Everything from the opening line of the records below up to and including the line containing "for each tuple t_m" should be retyped exactly, minus the pictures.
----
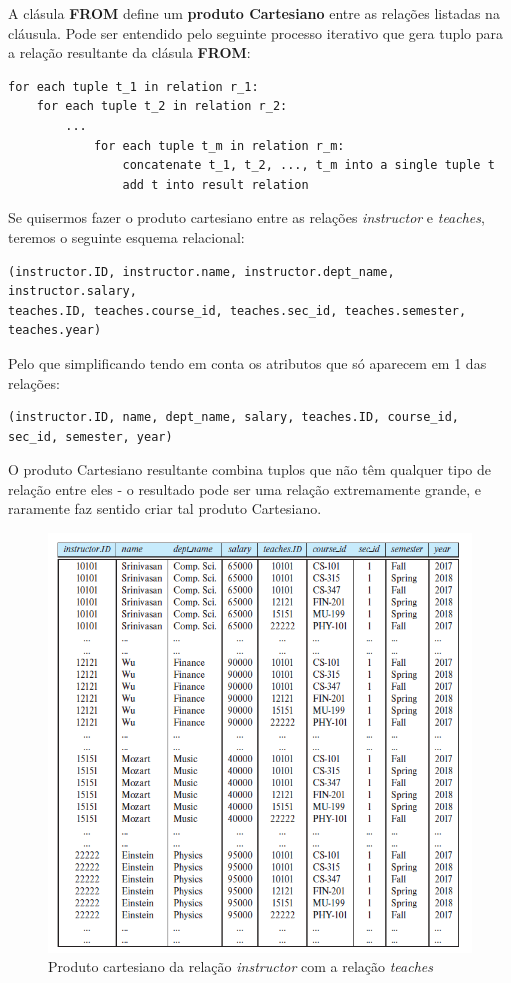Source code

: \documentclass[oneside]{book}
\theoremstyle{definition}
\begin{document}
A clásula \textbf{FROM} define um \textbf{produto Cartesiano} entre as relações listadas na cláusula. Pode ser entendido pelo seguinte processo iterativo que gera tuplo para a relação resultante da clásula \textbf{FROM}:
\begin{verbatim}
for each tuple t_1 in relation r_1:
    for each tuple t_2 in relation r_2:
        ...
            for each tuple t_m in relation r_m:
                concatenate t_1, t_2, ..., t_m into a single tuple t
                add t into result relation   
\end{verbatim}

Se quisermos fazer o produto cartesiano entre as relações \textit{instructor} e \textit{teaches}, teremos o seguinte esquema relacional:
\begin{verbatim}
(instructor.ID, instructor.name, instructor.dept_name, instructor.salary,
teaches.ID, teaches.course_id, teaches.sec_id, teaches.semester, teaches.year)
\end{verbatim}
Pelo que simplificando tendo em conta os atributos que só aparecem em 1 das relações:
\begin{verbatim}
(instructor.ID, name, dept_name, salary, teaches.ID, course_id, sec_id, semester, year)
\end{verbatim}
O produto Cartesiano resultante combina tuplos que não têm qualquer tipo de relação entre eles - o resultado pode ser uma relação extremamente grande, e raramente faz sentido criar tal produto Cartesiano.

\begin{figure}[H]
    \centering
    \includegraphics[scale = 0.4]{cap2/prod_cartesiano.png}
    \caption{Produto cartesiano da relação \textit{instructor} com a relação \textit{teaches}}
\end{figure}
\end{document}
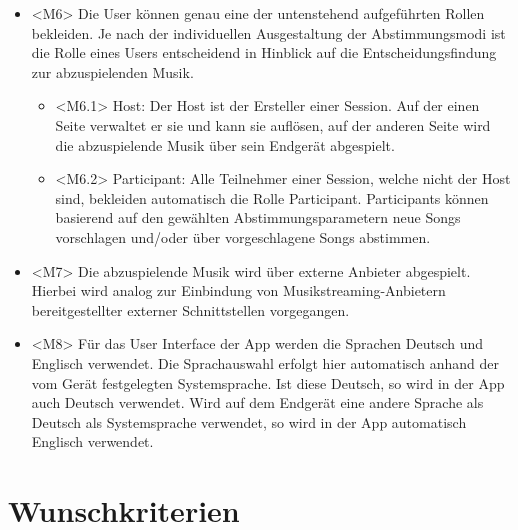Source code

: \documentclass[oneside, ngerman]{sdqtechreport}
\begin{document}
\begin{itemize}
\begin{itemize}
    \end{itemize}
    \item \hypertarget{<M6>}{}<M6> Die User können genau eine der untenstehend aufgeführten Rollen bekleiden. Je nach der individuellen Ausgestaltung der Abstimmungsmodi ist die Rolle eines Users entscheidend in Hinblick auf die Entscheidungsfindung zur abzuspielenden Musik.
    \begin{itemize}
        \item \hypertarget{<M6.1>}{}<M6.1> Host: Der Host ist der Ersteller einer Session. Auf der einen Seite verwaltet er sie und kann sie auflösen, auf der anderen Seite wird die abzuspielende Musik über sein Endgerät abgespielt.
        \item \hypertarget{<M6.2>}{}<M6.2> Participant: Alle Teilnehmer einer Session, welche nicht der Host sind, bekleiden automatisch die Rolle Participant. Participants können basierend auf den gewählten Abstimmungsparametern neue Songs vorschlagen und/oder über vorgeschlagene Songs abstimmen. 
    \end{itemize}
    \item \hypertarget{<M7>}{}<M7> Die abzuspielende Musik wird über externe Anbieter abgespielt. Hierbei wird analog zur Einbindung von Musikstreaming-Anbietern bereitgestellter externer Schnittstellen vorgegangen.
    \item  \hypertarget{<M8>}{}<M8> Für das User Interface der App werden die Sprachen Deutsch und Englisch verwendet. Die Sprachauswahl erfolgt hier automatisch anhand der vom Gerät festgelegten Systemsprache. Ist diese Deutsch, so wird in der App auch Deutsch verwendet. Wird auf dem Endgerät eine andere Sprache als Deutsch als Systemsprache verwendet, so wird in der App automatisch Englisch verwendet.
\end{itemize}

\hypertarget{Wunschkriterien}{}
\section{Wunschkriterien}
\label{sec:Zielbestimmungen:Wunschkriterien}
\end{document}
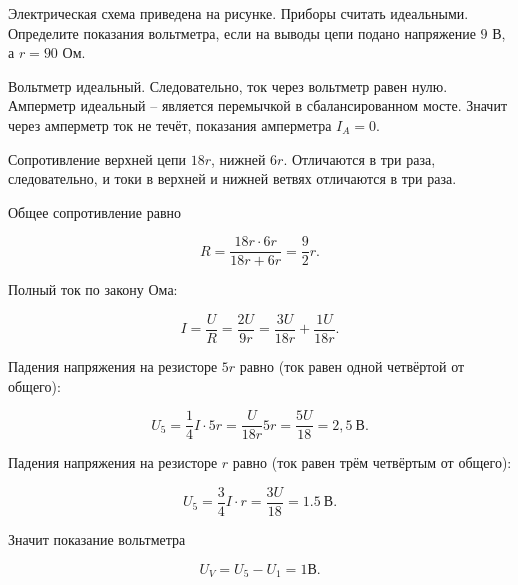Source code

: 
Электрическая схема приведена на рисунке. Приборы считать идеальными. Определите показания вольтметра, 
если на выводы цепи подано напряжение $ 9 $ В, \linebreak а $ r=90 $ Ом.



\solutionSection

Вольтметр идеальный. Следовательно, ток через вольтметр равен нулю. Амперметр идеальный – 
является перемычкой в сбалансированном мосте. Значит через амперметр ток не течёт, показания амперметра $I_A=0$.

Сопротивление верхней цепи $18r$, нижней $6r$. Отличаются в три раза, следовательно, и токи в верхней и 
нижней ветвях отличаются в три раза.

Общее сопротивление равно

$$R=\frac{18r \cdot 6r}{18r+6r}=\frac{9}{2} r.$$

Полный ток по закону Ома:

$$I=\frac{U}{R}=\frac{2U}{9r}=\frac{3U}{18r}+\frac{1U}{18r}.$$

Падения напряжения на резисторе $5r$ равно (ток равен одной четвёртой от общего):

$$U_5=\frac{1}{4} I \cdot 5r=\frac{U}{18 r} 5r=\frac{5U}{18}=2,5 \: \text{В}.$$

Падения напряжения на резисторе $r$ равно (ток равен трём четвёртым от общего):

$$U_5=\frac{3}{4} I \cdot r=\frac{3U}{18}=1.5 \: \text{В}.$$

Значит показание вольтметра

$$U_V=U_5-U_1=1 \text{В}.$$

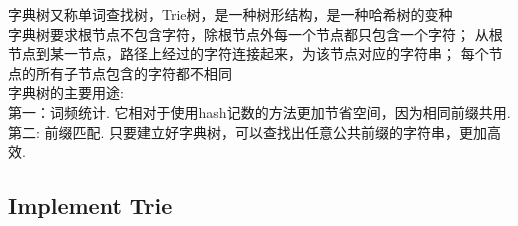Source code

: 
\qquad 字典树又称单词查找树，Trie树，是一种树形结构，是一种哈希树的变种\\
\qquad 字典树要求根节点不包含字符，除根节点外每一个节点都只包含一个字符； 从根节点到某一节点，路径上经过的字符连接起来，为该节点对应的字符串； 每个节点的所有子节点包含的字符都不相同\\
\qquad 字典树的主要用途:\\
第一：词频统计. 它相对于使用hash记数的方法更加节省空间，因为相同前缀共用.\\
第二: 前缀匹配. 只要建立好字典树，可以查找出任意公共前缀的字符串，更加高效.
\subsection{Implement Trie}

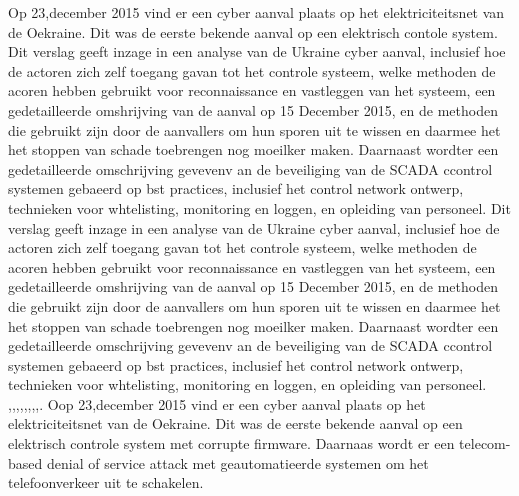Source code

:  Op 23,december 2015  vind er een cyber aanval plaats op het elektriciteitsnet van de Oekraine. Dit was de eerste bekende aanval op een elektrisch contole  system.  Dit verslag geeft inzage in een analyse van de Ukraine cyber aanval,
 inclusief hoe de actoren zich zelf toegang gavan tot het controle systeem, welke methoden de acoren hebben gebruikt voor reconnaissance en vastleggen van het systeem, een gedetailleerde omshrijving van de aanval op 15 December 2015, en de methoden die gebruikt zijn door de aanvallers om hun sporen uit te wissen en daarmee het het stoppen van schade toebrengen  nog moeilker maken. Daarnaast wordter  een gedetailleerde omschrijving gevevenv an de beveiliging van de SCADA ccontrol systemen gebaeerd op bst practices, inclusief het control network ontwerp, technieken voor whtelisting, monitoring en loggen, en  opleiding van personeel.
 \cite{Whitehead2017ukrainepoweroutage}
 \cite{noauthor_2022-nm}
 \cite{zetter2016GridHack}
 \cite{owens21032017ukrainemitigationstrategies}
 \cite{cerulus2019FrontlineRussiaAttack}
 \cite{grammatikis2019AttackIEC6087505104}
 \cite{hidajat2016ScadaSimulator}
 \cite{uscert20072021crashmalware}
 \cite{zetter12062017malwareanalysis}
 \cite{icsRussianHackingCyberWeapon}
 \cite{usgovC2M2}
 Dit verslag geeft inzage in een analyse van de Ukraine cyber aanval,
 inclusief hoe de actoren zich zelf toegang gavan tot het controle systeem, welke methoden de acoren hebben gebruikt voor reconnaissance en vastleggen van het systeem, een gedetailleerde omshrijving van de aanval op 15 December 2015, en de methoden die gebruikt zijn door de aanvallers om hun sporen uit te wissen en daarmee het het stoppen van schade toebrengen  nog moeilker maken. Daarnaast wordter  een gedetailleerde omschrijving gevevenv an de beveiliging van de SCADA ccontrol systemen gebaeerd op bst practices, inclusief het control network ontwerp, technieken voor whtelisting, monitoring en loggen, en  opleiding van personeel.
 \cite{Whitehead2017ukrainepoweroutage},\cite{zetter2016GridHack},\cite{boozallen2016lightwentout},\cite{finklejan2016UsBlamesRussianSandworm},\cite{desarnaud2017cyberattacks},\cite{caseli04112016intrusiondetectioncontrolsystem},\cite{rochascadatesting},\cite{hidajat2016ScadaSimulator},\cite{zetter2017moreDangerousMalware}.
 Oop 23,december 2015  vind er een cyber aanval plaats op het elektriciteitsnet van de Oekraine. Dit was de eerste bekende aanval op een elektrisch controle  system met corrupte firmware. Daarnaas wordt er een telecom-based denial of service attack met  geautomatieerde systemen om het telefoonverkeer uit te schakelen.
----
**Written solution:**
Source code

: \documentclass[oneside]{book}
\theoremstyle{definition}
\begin{document}
A clásula \textbf{FROM} define um \textbf{produto Cartesiano} entre as relações listadas na cláusula. Pode ser entendido pelo seguinte processo iterativo que gera tuplo para a relação resultante da clásula \textbf{FROM}:
\begin{verbatim}
for each tuple t_1 in relation r_1:
    for each tuple t_2 in relation r_2:
        ...
            for each tuple t_m in relation r_m:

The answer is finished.